Monday, August 01, 2005

the heart of the matter. . .


so i went to the dr's this morning. i've been having these really strange heart flutters these last two weeks. i was really battling about actually going to the dr's with this. i mean--come on, i am a 23 year old athlete, you know? so i was bound and determined to figure out what was causing this strange abnormality. i was started to think that it was all because of my new running schedule, so i stopped running last wed. then i started to think that it was my new tea drinking habit. i started drinking a cup of english tea in the afternoon (beacuse it feels kinda cool, sitting in a comfy chair drinking tea and it totally curbs my appetite after lunch so i don't snack all afternoon!). so i thought that maybe returning to my previously decaffinated lifestyle would make the symptoms go away. so i quit drinking my tea last wed too. these strange palpitations still did not go away but instead increased! so the whole heart skipping thing was really starting to . . . i don't know . . . bother me. i am a healthy young woman. why in the world would my heart be flip flopping like this for no apparent reason? so i finally went to the dr today.

it's been kinda weird to seriously look at my mortality in this way. i was lying in bed the other night before eric got home from work and my heart started fluttering and it kinda hit me, just then. that my heart is only a thing. . . that can fail at anytime. . . and i am not promised another day. never have any of these things been so real to me. here i am, going about my daily life, worrying about the distant future while totally taking for granted the present. i don't know. . . i know there is probably nothing seriously wrong with me, but physically feeling my heart do something that i know that it's not really supposed to do, is rather startling. they are going to hook me up to this heart monitor thing for 24 hours and see what's going on . . . which makes me feel a whole lot better about my physical heart but as for my emotional heart . . .

Exercises to complete.
1) In the blog post about heart flutters, why did the writer quit drinking her afternoon tea?
2) Continue the blog post about heart flutters from the point where it stops.

Data for review.

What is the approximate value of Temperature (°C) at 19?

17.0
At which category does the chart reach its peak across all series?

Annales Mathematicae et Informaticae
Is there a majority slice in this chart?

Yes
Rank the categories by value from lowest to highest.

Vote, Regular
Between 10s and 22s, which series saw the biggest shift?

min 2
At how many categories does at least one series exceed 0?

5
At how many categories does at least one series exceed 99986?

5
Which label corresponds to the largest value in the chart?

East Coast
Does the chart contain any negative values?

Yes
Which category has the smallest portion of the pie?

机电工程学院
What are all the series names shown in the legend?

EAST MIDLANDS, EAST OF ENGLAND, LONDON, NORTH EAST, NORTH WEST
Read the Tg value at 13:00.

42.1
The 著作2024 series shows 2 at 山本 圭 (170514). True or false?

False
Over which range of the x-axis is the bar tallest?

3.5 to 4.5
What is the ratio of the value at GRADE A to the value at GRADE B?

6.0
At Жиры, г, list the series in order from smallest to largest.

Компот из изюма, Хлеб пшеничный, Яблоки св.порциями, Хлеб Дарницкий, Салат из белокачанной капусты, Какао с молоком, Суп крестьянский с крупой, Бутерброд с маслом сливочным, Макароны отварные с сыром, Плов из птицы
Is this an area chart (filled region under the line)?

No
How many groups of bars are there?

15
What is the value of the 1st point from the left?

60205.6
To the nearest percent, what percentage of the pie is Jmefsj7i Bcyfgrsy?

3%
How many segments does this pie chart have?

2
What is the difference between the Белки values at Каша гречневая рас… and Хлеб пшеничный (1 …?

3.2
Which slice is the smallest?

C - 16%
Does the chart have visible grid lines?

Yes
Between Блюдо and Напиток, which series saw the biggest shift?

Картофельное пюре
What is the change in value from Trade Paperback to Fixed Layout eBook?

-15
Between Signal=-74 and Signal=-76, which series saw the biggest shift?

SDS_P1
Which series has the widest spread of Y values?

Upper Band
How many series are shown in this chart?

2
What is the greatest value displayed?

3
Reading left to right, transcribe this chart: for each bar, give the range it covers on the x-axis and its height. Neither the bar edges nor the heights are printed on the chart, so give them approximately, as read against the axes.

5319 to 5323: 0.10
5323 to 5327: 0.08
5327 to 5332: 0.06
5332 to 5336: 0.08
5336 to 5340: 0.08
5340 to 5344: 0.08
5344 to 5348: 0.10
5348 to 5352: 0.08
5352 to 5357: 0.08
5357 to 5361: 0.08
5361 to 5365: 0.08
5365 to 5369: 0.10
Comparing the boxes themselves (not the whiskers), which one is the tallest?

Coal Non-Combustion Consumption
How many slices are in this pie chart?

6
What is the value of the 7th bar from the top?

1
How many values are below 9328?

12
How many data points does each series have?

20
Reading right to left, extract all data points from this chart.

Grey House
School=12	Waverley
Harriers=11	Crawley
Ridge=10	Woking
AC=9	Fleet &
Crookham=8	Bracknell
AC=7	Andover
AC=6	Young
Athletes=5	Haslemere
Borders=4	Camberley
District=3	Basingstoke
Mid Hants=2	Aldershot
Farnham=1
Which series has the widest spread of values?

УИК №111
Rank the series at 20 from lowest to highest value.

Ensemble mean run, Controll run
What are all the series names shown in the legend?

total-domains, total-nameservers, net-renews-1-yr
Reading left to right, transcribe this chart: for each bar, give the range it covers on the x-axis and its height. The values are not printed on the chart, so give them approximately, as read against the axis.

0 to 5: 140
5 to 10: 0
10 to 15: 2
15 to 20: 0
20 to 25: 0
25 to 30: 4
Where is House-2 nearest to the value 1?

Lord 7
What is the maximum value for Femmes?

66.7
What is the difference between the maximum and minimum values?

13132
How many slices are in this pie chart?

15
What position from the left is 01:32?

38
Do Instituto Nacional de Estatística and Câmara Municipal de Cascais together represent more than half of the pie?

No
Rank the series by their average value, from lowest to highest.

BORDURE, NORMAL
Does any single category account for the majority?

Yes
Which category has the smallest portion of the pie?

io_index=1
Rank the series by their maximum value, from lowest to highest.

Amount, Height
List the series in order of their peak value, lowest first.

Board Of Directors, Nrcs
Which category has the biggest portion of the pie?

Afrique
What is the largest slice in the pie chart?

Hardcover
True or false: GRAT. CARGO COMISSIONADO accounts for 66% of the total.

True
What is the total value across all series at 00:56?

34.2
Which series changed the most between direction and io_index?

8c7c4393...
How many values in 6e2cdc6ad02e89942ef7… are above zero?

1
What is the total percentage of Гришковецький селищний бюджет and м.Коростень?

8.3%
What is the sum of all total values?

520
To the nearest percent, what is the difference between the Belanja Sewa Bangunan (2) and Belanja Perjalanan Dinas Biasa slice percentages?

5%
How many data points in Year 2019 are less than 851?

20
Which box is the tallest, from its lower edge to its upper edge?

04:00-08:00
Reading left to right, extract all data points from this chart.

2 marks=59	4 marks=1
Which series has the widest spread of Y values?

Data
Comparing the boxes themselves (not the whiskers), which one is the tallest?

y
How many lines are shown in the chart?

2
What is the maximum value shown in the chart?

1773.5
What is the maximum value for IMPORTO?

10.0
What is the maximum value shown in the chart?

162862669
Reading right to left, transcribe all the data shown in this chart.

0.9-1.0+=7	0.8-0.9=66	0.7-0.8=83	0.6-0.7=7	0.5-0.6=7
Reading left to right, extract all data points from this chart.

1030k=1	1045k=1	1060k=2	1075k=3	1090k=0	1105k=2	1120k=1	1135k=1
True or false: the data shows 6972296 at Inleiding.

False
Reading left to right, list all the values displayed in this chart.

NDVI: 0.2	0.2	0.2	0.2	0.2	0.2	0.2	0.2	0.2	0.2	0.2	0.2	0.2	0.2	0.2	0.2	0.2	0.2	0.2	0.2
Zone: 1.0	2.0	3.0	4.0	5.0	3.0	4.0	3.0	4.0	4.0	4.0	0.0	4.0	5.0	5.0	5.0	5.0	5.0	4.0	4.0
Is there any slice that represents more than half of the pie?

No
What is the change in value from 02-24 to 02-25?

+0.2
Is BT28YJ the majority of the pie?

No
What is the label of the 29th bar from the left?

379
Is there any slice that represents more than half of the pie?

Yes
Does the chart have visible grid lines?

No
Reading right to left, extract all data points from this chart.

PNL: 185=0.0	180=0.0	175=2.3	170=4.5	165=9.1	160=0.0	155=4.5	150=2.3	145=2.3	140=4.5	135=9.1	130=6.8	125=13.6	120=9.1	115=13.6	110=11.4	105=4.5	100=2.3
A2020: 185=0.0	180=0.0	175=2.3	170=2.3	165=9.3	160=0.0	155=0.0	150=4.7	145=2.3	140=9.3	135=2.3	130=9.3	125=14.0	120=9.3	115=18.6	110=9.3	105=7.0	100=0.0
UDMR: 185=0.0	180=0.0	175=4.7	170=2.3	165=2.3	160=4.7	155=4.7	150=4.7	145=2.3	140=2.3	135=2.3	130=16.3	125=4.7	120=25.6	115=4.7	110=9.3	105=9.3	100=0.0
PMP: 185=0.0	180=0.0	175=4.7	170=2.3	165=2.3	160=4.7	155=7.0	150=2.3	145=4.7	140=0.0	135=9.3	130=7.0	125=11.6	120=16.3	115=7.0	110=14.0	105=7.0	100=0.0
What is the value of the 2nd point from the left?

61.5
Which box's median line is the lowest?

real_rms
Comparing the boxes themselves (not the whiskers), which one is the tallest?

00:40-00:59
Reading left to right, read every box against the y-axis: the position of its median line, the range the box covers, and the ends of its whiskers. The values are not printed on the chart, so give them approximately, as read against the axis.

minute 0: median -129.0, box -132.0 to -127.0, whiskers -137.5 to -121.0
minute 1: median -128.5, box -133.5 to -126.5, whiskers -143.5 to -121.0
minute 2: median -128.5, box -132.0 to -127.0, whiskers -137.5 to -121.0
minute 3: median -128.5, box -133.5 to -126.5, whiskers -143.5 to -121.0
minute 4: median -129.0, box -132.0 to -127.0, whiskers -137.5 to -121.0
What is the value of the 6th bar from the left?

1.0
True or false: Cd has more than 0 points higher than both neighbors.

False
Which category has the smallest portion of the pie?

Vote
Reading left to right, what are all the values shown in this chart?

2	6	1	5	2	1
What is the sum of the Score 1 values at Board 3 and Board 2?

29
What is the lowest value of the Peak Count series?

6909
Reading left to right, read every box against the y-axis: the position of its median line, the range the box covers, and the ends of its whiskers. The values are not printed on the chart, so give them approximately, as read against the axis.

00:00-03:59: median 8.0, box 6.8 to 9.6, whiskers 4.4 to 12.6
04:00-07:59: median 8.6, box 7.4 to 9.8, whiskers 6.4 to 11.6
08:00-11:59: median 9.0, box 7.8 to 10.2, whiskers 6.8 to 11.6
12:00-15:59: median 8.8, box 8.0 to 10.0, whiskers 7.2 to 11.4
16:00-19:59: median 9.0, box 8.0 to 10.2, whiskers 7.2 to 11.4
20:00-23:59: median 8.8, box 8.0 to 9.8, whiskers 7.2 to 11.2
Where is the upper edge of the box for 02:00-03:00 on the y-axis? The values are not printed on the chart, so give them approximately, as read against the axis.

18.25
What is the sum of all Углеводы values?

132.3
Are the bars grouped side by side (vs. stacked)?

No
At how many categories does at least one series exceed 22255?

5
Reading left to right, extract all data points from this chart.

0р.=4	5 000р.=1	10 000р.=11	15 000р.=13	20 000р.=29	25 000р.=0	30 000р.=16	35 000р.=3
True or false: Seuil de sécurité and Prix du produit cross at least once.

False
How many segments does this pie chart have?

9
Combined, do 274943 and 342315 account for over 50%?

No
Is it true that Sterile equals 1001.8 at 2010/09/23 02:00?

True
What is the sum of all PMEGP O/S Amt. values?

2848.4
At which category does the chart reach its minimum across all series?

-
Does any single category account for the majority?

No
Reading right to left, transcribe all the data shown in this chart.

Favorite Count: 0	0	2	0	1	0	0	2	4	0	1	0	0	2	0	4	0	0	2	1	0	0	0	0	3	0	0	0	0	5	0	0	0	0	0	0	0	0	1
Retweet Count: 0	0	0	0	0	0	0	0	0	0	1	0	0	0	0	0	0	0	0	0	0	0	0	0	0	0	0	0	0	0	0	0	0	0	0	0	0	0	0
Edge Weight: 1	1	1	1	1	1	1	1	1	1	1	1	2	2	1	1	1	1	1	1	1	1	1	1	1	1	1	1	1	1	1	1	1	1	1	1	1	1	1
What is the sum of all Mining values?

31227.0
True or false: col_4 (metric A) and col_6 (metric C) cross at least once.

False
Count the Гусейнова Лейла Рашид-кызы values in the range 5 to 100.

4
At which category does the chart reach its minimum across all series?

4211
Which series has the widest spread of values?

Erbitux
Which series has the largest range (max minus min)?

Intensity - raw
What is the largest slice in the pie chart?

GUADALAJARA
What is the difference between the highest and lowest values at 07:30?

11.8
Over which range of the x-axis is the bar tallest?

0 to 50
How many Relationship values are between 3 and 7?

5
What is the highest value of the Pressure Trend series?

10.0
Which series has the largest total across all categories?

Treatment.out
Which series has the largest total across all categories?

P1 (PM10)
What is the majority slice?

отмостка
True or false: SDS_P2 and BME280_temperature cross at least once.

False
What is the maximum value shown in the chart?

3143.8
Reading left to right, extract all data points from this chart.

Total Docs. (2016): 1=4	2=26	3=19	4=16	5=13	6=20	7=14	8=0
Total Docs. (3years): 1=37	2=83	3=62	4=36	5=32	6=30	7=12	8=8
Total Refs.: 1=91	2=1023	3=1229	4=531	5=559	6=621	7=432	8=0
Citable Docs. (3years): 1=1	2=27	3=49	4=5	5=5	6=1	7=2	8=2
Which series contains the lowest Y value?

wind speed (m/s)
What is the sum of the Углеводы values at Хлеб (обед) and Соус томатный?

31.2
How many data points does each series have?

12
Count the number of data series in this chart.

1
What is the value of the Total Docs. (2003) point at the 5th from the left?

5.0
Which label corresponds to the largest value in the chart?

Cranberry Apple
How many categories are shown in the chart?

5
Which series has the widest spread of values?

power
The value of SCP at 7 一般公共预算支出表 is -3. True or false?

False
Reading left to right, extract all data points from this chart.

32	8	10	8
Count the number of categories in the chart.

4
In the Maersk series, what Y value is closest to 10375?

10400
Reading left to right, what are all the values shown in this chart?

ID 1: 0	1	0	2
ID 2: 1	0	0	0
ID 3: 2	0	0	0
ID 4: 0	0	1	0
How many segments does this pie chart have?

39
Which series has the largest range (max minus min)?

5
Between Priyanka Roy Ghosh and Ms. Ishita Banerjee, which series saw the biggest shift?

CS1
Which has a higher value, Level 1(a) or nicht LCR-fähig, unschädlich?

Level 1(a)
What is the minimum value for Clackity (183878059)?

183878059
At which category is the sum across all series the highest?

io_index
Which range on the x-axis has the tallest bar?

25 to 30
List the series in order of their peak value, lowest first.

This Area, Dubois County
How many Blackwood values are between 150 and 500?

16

Per-task answers.
1) She thought that going back to her previously decaffeinated lifestyle might make the strange heart palpitations go away, so she quit drinking her tea last Wednesday.

2)
i think today i got not only a literal heart check but figurative one too. one that shook up my everyday life and made me ask questions like, what am i doing today that will be remembered forever? what do i do on a daily basis that i can be proud of when i'm gone? if my heart stopped today, what would i have to offer to Jesus? would i be excited to see Him or ashamed?

maybe ( i know) i think too much about things like this but i can't help it (i'm creative!). this whole deal makes me feel so small. as if control isn't an option--like it is normally. what a tough way to learn my lesson! i've talked and talked about how i know in my head that i need to give up my battle to control everything around me but i just can't transfer that wisdom to my heart. maybe this is the way God has chosen to transplant this much needed head knowledge to my heart--literally.

2 Comments:

Blogger Gigi said...

I love the way you process.....I love the way He guides you....I love that you continue to wrestle with it...all of it....

3:11 PM  
Blogger lexi said...

thanks so much for your encouragement. the words you leave here always mean so much. . .your post about irwin's quotes really got to me! and i hate it . . . of course!